This covenant wasn't just to establish a Jewish national identity or a promise of the inheritance of the land of Caanan, as some evangelicals want you to believe. In this covenant, God promises to be their God. Does God say here that he will be their God only if they make a "decision for God" when they are old enough to have the intelligence and maturity to decide for themselves? No! They are born into the covenant!
If Jewish children grew up trusting in God and lived by faith, they then received eternal life when they died. If when they grew up, they rejected God, turned their back on God, and lived a life of willful sin, when they died, they suffered eternal damnation. Salvation was theirs to LOSE. There is no record anywhere in the Bible that Jewish children were required to make a one time "decision for God" upon reaching an "Age of Accountability" in order to be saved.
Therefore, Jewish infants who died, even before circumcision, were saved.
The same is true today. Christian children are born into the covenant. They are saved by faith. It is not the act of baptism that saves, it is faith. The refusal to be baptized is a sign of a lack of true faith and may result in the child being "cut off" from God's promise of eternal life, to suffer eternal damnation, as happened with the unfaithful Hebrew in the OT.
Christ said, "He that believes and is baptized will be saved, but he that does not believe will be damned."
It is not the lack of baptism that damns, it is the lack of faith that damns.

## WRITTEN TASK A
Print the section of the covenant passage from "Therefore, Jewish infants" down to "Hebrew in the OT.".
## WRITTEN TASK B
According to the covenant passage, what became of Jewish infants who died before circumcision?
## WRITTEN TASK C
List the actions that, according to the covenant passage, led grown Jewish children to suffer eternal damnation when they died.

Rows from a dataset:
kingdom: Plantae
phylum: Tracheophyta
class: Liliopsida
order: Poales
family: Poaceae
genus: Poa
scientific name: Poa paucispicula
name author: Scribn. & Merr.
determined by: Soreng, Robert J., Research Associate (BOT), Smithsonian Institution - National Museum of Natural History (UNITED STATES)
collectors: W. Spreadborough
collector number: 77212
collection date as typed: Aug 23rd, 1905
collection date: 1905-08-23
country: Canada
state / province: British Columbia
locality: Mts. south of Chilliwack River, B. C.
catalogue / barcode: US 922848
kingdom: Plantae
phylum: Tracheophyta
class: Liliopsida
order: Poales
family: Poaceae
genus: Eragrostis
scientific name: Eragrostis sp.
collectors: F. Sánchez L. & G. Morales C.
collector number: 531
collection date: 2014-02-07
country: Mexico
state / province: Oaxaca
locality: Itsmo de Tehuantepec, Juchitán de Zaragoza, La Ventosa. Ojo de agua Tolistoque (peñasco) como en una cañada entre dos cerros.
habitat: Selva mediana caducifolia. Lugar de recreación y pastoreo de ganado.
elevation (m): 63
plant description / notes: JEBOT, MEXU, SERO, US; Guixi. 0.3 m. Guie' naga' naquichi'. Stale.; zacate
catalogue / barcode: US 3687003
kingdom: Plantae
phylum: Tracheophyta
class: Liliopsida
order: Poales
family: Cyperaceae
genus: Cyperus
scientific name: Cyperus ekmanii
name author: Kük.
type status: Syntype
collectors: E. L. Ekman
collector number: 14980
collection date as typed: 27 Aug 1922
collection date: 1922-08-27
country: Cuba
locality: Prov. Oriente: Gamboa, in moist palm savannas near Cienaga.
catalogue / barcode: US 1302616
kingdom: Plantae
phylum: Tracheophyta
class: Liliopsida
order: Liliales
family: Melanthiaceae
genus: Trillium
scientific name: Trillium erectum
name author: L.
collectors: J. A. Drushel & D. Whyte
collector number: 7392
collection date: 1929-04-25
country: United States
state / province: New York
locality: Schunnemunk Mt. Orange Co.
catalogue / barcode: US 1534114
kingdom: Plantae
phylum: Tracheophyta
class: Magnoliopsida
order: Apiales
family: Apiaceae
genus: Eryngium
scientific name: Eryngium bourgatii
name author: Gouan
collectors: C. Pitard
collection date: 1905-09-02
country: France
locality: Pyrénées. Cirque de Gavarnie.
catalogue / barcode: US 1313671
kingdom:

## EXERCISE RESULT A
Therefore, Jewish infants who died, even before circumcision, were saved.
The same is true today. Christian children are born into the covenant. They are saved by faith. It is not the act of baptism that saves, it is faith. The refusal to be baptized is a sign of a lack of true faith and may result in the child being "cut off" from God's promise of eternal life, to suffer eternal damnation, as happened with the unfaithful Hebrew in the OT.

## EXERCISE RESULT B
They were saved.

## EXERCISE RESULT C
- Rejected God
- Turned their back on God
- Lived a life of willful sin